**Textauszug**.
* * *

Diese Frage ist bei Interviews verpönt, aber in Ihrem Fall erlaube ich sie mir: Wie geht es Ihnen?
WILFRIED SCHEUTZ: Leider nicht besonders gut. Ich habe einige Metastasen im Kopf, und das verursacht mir große Probleme. Ich muss irrsinnig aufpassen, dass ich nicht aus die Socken kipp. Und um das zu verhindern, muss ich Medikamente nehmen, die mein Leben sehr beeinträchtigen.
Sie hatten zum Glück die Kraft, eine neue CD aufzunehmen. Sie heißt „Gut Lack“. Wer kam auf dieses geniale, in Ihrem Fall tragisch-ironische Wortspiel?

* * *

**Aufgabenstellung**. Gib aus dem Interview mit Wilfried Scheutz den Abschnitt von „Sie hatten zum“ bis „Fall tragisch-ironische Wortspiel?“ wortgetreu wieder.

**Gegebenes Material**.
* * *

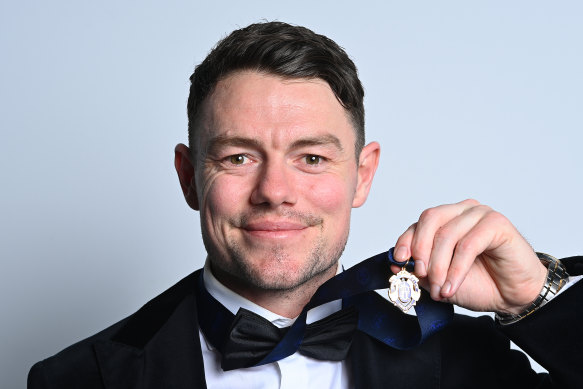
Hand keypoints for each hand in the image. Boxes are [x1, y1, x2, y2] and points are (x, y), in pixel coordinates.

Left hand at [392, 199, 547, 313]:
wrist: (512, 296)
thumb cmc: (480, 283)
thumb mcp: (440, 278)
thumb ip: (420, 268)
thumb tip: (397, 263)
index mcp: (446, 219)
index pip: (419, 223)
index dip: (406, 241)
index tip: (399, 262)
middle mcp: (462, 212)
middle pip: (430, 220)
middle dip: (421, 251)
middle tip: (421, 276)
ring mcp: (480, 214)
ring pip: (447, 234)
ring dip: (439, 267)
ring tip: (440, 289)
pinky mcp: (497, 224)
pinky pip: (468, 245)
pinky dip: (456, 269)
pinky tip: (452, 286)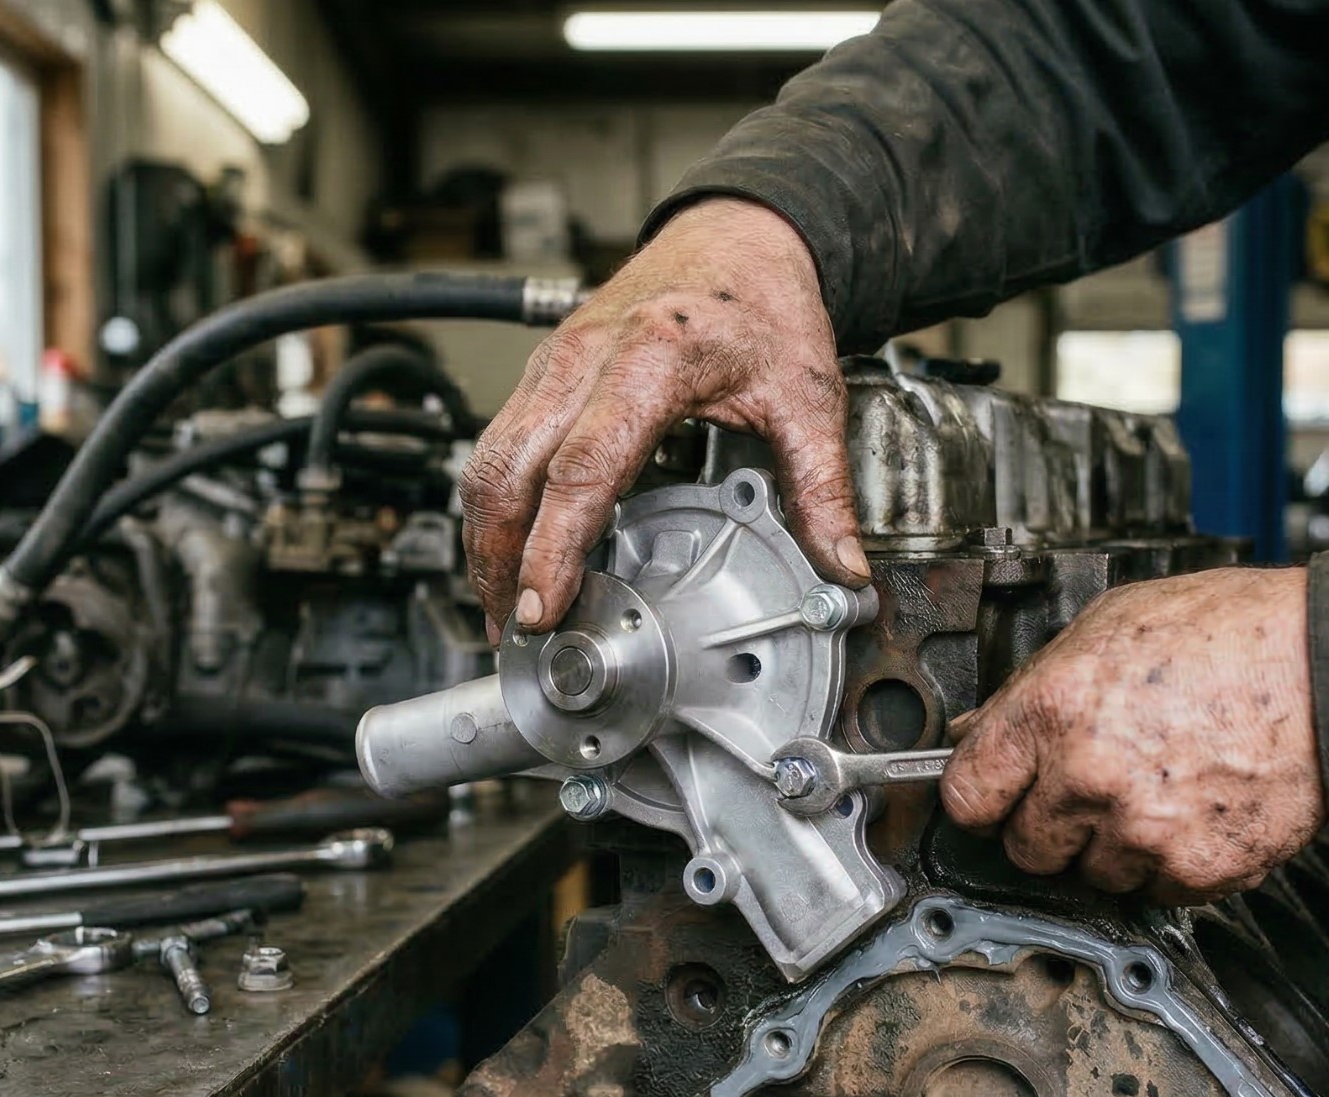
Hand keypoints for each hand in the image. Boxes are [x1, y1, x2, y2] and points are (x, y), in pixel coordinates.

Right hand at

* * *

**Lösung**.
Sie hatten zum Glück die Kraft, eine neue CD aufzunehmen. Sie heißt „Gut Lack“. Wer kam auf dieses geniale, in Ihrem Fall tragisch-ironische Wortspiel?